The Centre has started to allocate a share of reservation for the upper caste Brahmins, whose population constitutes 12 per cent in Uttar Pradesh and a few other northern states and of states densely populated with the communities of Jats and Patels. This is the tactical move of BJP to garner the votes of upper castes, under the premise that their opposition to BJP will subside.
Conspiracy to blast the ‘Basic Structure of the Constitution’
The Centre has cleverly introduced the Bill of providing reservation in education and employment for the upper castes on economic criteria (‘poor’ among the upper castes) at the Lok Sabha on the final day of the winter session of the Parliament and on the next day at Rajya Sabha, extending the session by one day exclusively to accommodate the Bill without detailed deliberations.

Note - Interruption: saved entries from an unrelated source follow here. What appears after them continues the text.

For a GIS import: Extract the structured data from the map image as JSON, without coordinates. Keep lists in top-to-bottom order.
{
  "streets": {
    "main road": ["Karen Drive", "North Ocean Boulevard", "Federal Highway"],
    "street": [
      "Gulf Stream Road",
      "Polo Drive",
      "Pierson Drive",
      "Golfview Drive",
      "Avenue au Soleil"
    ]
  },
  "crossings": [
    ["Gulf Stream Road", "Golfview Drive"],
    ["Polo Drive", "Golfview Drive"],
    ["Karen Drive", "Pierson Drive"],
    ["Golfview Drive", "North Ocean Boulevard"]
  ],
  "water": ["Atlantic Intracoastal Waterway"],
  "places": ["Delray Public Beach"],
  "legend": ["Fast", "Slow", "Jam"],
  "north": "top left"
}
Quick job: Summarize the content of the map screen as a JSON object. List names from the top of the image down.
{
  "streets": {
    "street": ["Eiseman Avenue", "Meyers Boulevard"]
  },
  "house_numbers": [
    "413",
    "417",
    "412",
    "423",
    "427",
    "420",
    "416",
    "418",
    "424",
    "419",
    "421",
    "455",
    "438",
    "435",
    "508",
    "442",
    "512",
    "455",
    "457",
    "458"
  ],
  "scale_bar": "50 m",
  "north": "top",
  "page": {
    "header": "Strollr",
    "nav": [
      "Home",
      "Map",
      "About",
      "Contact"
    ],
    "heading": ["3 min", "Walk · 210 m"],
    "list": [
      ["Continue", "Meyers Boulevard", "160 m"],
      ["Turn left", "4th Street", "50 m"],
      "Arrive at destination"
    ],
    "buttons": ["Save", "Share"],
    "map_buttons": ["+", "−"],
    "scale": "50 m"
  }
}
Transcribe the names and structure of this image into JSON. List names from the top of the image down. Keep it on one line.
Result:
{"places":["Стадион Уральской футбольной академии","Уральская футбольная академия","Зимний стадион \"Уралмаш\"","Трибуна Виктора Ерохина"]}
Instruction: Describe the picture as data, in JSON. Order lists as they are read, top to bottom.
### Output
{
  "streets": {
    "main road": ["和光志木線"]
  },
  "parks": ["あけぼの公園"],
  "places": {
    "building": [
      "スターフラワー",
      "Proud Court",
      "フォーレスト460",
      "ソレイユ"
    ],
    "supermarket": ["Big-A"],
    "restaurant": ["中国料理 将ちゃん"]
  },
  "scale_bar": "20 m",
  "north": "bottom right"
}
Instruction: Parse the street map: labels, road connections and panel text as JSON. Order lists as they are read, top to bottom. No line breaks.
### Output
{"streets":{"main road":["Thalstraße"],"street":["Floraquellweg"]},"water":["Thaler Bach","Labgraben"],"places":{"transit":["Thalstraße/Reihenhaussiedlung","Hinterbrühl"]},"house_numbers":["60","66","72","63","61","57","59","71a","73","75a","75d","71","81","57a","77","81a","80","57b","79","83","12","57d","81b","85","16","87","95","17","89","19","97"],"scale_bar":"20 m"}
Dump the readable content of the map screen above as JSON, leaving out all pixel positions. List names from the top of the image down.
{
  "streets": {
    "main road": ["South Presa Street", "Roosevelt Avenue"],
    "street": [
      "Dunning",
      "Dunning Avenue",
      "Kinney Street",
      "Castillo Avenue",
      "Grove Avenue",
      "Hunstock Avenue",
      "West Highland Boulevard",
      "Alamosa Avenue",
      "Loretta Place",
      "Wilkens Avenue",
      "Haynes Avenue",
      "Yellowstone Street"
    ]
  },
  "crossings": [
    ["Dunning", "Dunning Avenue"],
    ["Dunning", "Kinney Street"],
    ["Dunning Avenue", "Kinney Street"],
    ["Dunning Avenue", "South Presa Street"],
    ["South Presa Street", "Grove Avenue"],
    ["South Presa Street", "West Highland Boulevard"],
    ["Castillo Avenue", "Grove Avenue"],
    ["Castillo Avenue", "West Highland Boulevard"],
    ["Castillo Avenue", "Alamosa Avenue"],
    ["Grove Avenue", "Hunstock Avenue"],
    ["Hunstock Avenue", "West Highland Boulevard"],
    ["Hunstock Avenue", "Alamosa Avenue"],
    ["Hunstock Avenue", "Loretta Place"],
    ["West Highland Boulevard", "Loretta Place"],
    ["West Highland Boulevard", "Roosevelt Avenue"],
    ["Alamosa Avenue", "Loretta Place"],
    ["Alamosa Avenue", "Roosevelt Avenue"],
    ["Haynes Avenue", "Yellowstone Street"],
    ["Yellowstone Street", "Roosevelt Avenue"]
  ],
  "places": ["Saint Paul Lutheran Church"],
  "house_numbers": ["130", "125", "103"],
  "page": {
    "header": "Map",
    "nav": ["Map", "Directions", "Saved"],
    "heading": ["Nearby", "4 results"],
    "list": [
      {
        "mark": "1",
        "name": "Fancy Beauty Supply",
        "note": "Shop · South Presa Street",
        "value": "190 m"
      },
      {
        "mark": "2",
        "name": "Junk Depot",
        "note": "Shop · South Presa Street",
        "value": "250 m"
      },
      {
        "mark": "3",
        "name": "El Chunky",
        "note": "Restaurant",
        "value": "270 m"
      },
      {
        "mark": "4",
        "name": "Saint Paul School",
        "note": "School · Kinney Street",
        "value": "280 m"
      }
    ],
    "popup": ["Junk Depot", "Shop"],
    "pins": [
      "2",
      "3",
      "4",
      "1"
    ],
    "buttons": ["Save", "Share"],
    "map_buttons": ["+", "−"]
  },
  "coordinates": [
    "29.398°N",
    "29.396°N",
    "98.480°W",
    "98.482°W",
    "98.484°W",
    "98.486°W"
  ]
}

Reservation in Employment under Article 16(4) is meant for the Backward Classes, not adequately Represented
Reservation is meant for the Backward Classes including the Scheduled Castes and the Scheduled Tribes who have been put historically in the lower rungs of social hierarchy. Because of their positions in the society they were denied education and employment of their choice as per the so called ‘divine dictum’.